[Opening DATA FOR THE TASK section]

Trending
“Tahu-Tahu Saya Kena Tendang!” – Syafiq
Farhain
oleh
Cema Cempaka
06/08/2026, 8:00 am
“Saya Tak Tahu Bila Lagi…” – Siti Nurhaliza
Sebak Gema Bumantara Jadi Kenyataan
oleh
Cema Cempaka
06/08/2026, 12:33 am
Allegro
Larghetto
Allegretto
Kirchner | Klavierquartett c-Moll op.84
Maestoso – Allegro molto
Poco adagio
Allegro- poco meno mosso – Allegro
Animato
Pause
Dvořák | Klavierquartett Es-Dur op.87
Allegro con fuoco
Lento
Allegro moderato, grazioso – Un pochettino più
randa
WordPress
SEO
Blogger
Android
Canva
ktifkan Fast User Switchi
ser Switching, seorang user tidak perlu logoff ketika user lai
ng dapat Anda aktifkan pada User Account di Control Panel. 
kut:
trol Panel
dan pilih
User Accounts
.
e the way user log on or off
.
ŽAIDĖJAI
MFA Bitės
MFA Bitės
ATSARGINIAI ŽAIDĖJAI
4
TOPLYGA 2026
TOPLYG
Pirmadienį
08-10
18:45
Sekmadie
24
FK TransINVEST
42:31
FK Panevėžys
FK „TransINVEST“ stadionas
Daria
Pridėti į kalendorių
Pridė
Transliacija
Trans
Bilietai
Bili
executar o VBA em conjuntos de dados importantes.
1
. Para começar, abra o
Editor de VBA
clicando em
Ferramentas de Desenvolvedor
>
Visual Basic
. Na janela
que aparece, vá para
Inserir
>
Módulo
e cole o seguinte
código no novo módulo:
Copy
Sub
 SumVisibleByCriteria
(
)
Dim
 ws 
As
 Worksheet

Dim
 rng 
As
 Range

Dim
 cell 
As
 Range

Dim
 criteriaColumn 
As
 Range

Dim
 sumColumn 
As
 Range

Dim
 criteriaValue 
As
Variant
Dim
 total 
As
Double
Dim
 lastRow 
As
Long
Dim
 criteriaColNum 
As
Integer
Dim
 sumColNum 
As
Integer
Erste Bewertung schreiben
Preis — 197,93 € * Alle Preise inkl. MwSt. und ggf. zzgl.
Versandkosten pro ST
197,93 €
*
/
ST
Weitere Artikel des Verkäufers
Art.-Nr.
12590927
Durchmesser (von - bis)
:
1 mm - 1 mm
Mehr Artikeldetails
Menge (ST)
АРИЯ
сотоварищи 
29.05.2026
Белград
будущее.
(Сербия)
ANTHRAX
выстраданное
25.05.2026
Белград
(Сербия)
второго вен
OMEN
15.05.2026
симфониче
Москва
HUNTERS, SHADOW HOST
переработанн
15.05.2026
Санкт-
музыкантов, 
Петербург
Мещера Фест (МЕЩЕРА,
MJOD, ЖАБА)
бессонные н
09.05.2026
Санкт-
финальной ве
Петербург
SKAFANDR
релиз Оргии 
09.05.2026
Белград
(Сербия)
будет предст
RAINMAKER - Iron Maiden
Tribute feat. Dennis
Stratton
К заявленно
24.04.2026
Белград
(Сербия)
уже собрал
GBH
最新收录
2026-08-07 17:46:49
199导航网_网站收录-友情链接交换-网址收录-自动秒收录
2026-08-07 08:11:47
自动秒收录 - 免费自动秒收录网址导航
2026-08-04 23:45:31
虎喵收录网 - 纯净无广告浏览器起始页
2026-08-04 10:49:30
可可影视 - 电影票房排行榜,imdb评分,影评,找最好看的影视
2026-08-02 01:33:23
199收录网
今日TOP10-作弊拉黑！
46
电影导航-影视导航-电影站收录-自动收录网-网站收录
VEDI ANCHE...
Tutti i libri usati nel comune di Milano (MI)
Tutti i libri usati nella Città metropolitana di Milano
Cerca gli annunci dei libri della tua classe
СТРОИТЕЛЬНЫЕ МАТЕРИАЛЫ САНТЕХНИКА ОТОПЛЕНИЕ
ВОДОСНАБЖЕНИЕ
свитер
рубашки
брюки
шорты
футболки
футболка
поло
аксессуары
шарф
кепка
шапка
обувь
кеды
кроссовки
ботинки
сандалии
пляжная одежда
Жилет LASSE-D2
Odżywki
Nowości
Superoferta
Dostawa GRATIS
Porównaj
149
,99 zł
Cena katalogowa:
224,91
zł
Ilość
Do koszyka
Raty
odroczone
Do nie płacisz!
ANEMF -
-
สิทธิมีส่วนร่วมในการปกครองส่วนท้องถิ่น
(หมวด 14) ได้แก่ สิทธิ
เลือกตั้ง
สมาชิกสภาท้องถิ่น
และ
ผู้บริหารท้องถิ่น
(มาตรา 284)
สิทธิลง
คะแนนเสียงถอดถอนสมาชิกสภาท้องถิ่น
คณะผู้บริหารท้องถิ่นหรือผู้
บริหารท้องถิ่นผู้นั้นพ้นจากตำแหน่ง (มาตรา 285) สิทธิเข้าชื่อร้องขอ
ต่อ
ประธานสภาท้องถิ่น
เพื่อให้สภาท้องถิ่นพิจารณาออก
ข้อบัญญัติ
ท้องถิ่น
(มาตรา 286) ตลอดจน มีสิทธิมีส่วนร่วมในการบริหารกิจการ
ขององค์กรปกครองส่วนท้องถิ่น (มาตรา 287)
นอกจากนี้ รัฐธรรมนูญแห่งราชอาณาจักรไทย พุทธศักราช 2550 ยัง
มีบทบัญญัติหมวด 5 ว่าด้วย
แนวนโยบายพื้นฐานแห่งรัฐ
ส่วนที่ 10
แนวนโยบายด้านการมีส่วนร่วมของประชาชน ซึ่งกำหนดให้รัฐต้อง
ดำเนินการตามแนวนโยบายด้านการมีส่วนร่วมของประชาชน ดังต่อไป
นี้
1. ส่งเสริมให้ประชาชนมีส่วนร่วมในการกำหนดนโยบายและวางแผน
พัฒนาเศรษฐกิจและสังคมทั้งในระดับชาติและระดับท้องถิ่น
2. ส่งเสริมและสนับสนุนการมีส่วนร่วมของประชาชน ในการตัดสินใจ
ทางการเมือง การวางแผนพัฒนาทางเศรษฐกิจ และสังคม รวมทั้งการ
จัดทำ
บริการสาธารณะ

[Closing DATA FOR THE TASK section]

* WHAT IS NEEDED
Print only the lines running from the one with "Superoferta" to the final line of the data above, each exactly as it appears.

* ANSWER SECTION
Superoferta
Dostawa GRATIS
Porównaj
149
,99 zł
Cena katalogowa:
224,91
zł
Ilość
Do koszyka
Raty
odroczone
Do nie płacisz!
ANEMF -
-
สิทธิมีส่วนร่วมในการปกครองส่วนท้องถิ่น
(หมวด 14) ได้แก่ สิทธิ
เลือกตั้ง
สมาชิกสภาท้องถิ่น
และ
ผู้บริหารท้องถิ่น
(มาตรา 284)
สิทธิลง
คะแนนเสียงถอดถอนสมาชิกสภาท้องถิ่น
คณะผู้บริหารท้องถิ่นหรือผู้
บริหารท้องถิ่นผู้นั้นพ้นจากตำแหน่ง (มาตรา 285) สิทธิเข้าชื่อร้องขอ
ต่อ
ประธานสภาท้องถิ่น
เพื่อให้สภาท้องถิ่นพิจารณาออก
ข้อบัญญัติ
ท้องถิ่น
(มาตรา 286) ตลอดจน มีสิทธิมีส่วนร่วมในการบริหารกิจการ
ขององค์กรปกครองส่วนท้องถิ่น (มาตรา 287)
นอกจากนี้ รัฐธรรมนูญแห่งราชอาณาจักรไทย พุทธศักราช 2550 ยัง
มีบทบัญญัติหมวด 5 ว่าด้วย
แนวนโยบายพื้นฐานแห่งรัฐ
ส่วนที่ 10
แนวนโยบายด้านการมีส่วนร่วมของประชาชน ซึ่งกำหนดให้รัฐต้อง
ดำเนินการตามแนวนโยบายด้านการมีส่วนร่วมของประชาชน ดังต่อไป
นี้
1. ส่งเสริมให้ประชาชนมีส่วนร่วมในการกำหนดนโยบายและวางแผน
พัฒนาเศรษฐกิจและสังคมทั้งในระดับชาติและระดับท้องถิ่น
2. ส่งเสริมและสนับสนุนการมีส่วนร่วมของประชาชน ในการตัดสินใจ
ทางการเมือง การวางแผนพัฒนาทางเศรษฐกิจ และสังคม รวมทั้งการ
จัดทำ
บริการสาธารณะ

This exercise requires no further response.